Mr Miles is arriving later this month to help to establish “fan embassies”, which will provide advice and information to England supporters. Between 5,000 and 10,000 supporters are expected to travel to Japan in June. Almost 900 convicted hooligans are banned from attending.

The last serious disturbance at a sporting event in Japan was on October 22, 1933, when thousands of fans clashed at a university baseball match. And, although Japanese league football only started in 1993, there has been no significant incident since fans at a match in Yokohama hurled coins on the pitch six years ago.

As a representative of English fans, Mr Miles plans to meet local people to show them what a “normal” fan looks like — and to assure them that fuurigan (football hooligans) make up only a tiny minority.

“The embassy has said to him a lot of local people are concerned, and it might be that visiting them and showing he is a very normal person might help to reassure them,” Claire Allbless, an embassy press attaché, said.

Shopkeepers in Osaka were horrified recently when police showed them a video of English hooligans going wild at the 1998 World Cup in France.

“It was terrifying.

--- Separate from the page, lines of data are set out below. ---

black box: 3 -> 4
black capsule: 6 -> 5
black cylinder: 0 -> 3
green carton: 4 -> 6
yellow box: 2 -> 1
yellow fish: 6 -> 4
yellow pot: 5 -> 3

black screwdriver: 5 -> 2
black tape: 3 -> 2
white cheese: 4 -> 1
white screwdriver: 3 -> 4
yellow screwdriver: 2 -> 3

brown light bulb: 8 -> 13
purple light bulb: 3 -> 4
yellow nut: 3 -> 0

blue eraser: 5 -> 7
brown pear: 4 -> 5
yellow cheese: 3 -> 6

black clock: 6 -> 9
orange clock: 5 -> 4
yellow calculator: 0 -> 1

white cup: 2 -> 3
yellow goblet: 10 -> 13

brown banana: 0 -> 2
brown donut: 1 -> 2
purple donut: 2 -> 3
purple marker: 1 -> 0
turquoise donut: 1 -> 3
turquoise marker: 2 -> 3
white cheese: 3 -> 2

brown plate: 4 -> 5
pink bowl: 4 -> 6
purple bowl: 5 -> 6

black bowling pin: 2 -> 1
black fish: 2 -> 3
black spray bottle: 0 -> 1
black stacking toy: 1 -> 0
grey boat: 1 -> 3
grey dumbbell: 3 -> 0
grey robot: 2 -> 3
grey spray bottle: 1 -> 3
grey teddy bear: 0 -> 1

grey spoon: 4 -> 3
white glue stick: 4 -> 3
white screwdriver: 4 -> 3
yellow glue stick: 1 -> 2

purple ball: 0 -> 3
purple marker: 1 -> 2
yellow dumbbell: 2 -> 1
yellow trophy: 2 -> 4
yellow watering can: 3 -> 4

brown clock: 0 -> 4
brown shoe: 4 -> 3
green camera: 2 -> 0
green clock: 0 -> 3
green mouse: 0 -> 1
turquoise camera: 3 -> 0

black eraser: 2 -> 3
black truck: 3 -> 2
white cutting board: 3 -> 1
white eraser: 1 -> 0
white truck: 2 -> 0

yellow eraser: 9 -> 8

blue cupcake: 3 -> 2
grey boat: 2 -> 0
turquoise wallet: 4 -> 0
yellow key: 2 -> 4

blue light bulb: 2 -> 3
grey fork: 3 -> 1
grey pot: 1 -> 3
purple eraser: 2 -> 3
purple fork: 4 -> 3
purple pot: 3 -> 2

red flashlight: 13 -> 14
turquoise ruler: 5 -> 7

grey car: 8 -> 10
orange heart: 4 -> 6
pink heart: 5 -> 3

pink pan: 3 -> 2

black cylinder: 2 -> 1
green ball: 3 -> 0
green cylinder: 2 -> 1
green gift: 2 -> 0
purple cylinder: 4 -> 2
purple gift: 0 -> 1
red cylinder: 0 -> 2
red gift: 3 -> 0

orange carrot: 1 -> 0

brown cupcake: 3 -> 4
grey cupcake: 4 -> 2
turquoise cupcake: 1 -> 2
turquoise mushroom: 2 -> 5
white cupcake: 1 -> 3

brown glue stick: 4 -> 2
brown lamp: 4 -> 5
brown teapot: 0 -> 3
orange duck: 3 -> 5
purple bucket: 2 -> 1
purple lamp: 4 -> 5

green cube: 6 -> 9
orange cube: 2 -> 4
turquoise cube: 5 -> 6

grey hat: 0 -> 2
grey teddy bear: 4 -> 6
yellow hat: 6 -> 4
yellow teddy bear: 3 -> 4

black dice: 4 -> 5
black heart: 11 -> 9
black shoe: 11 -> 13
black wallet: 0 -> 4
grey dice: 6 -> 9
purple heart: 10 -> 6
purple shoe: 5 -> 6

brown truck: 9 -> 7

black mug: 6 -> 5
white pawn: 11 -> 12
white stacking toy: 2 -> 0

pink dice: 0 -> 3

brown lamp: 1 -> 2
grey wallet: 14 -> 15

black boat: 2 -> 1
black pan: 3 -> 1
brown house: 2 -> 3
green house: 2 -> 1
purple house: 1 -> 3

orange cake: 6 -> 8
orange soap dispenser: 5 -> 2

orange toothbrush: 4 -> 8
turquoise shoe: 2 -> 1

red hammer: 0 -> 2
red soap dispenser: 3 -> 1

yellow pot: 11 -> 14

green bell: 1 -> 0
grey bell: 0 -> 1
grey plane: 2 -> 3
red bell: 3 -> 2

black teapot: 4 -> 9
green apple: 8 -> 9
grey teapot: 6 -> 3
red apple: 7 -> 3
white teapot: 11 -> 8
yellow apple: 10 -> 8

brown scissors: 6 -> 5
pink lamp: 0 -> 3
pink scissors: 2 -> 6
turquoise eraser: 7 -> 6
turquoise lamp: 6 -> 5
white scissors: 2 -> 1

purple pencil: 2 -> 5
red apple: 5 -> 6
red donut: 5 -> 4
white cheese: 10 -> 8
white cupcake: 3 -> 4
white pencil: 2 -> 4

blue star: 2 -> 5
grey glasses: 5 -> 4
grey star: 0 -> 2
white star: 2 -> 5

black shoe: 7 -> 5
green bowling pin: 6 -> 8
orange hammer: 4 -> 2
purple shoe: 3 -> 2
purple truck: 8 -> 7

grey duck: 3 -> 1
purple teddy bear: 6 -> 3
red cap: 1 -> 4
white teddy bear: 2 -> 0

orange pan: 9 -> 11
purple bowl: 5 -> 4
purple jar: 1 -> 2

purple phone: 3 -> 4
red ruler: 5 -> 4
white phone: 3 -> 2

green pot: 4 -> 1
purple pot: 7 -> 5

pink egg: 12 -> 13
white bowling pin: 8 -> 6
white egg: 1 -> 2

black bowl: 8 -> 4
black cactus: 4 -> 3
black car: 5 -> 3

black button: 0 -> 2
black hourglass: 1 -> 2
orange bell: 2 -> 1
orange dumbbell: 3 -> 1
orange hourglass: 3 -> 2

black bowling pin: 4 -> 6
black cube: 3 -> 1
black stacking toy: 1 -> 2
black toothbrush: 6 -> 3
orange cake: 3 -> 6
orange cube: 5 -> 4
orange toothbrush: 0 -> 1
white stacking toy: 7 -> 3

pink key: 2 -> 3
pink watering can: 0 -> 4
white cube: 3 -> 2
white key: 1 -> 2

The English get so drunk and violent,” Koji Fukushima, a shopkeeper, said. “I can’t understand why a usually respectable Englishman does this sort of thing.”

Several of those at the screening decided to take out hooligan insurance for the World Cup. An insurance company has singled out the cities where England are playing.

England — long considered a land of gentlemen by the Japanese — has become associated in their minds with hooliganism, an image British officials are finding hard to counteract.

Cultural differences make their job harder. Japanese are in any case less demonstrative in public places than Westerners, and boisterous behaviour is frowned upon.

The public is bound to feel shock at protruding beer bellies, shaved heads and nationalistic chants and songs. So British officials say they want to prepare the Japanese for typically exuberant behaviour that might be mistaken for something more. “I think they might be thinking of normal fans in terms of Japanese normal fans, all very polite and well-behaved and well-dressed and not drunk,” Ms Allbless said. Japanese may be shocked by the “normal behaviour of British fans”, which can be “quite rowdy” even though “it’s not criminal by any means, not what we would consider hooliganism”, she added. “But it’s still different to what the Japanese know of soccer fans.” The embassy believes its mission to educate will have succeeded “if we can reassure people and say, ‘your shops aren’t going to be vandalised if a group of six lads come in and order a drink. That’s perfectly normal, you don’t have to run away because you think they’re English’.” But police are still preparing for the worst. Special riot squads have been in training for the past two years, and in Sapporo they will be armed with 40 of the “net guns”, which shoot huge nets to disable troublemakers. In Osaka, a new police building with more than 70 cells will be commissioned by June 12, when the city braces for the invasion.



TOPICS: Culture/Society; Japan; United Kingdom
KEYWORDS: football; hooliganism; worldcup
...Japanese police are building new cells in time for an influx of troublemakers ...
...merchants ...are planning to board up their shops...
Some housewives living near match venues intend to stay with relatives...
Special riot squads have been in training for the past two years...
...in Sapporo they will be armed with 40 of the “net guns”, which shoot huge nets to disable troublemakers.

What a reputation to have to deal with.